European consumers have a fondness for chocolate with three-quarters of consumers on average buying chocolates regularly.

The per
capita consumption rates in Europe is among the highest in the world, at about 10kg or more consumed in six of the West European nations, according to Innova Market Insights group’s latest report.

While chocolate blocks are still popular and well represented accounting for 45 per cent of the region’s launches in 2018, NPD in more everyday chocolate bars or countlines has decreased.

As European consumers become more sophisticated chocolate shoppers, more and more brands are manufacturing dark chocolate as milk chocolate drops. But research shows it’s no longer the case that innovators are restricted to simple milk, dark or white chocolate.

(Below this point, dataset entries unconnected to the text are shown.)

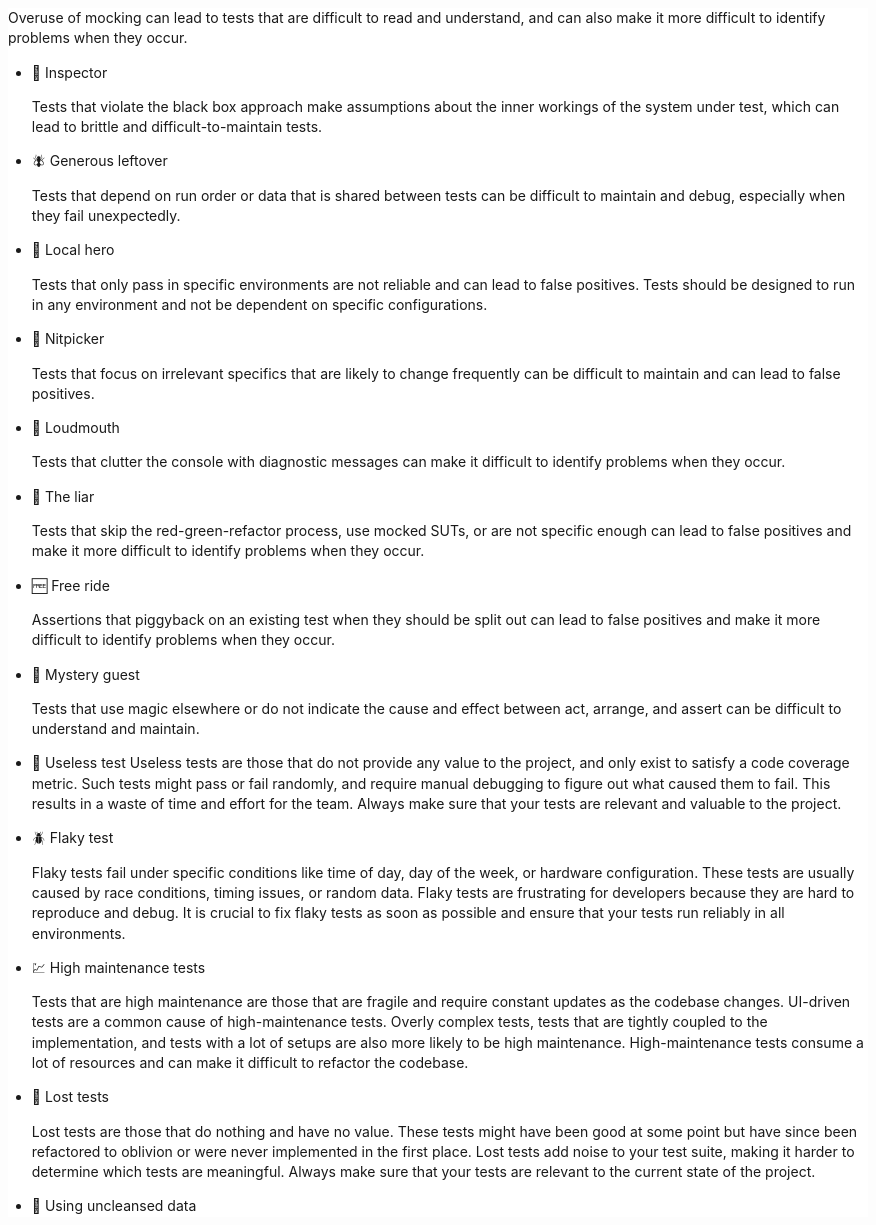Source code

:   Overuse of mocking can lead to tests that are difficult to read and understand, and can also make it more difficult to identify problems when they occur.
- 🔎 Inspector

  Tests that violate the black box approach make assumptions about the inner workings of the system under test, which can lead to brittle and difficult-to-maintain tests.
- 🪰 Generous leftover

  Tests that depend on run order or data that is shared between tests can be difficult to maintain and debug, especially when they fail unexpectedly.
- 🦸 Local hero

  Tests that only pass in specific environments are not reliable and can lead to false positives. Tests should be designed to run in any environment and not be dependent on specific configurations.
- 🐜 Nitpicker

  Tests that focus on irrelevant specifics that are likely to change frequently can be difficult to maintain and can lead to false positives.
- 📢 Loudmouth

  Tests that clutter the console with diagnostic messages can make it difficult to identify problems when they occur.
- 🤥 The liar

  Tests that skip the red-green-refactor process, use mocked SUTs, or are not specific enough can lead to false positives and make it more difficult to identify problems when they occur.
- 🆓 Free ride

  Assertions that piggyback on an existing test when they should be split out can lead to false positives and make it more difficult to identify problems when they occur.
- 🔮 Mystery guest

  Tests that use magic elsewhere or do not indicate the cause and effect between act, arrange, and assert can be difficult to understand and maintain.
- 🤫 Useless test
  Useless tests are those that do not provide any value to the project, and only exist to satisfy a code coverage metric. Such tests might pass or fail randomly, and require manual debugging to figure out what caused them to fail. This results in a waste of time and effort for the team. Always make sure that your tests are relevant and valuable to the project.
- 🪲 Flaky test

   Flaky tests fail under specific conditions like time of day, day of the week, or hardware configuration. These tests are usually caused by race conditions, timing issues, or random data. Flaky tests are frustrating for developers because they are hard to reproduce and debug. It is crucial to fix flaky tests as soon as possible and ensure that your tests run reliably in all environments.
- 💹 High maintenance tests

  Tests that are high maintenance are those that are fragile and require constant updates as the codebase changes. UI-driven tests are a common cause of high-maintenance tests. Overly complex tests, tests that are tightly coupled to the implementation, and tests with a lot of setups are also more likely to be high maintenance. High-maintenance tests consume a lot of resources and can make it difficult to refactor the codebase.
- 🐡 Lost tests

  Lost tests are those that do nothing and have no value. These tests might have been good at some point but have since been refactored to oblivion or were never implemented in the first place. Lost tests add noise to your test suite, making it harder to determine which tests are meaningful. Always make sure that your tests are relevant to the current state of the project.
- 🔏 Using uncleansed data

“Limits in chocolate development are being broken down. Ruby chocolate has emerged as an entirely new concept within chocolate formulation, while dark milk choices are also hitting the shelves, offering a halfway point between rich dark and smooth milk recipes,” said Lu Ann Williams, head of innovation at Innova Market Insights.

Barry Callebaut, creator of the Ruby chocolate, has also introduced the WholeFruit chocolate. He claims it is the first to use the entire cacao fruit instead of just using the beans. It is fruitier and much more sustainable compared to other types of sweets.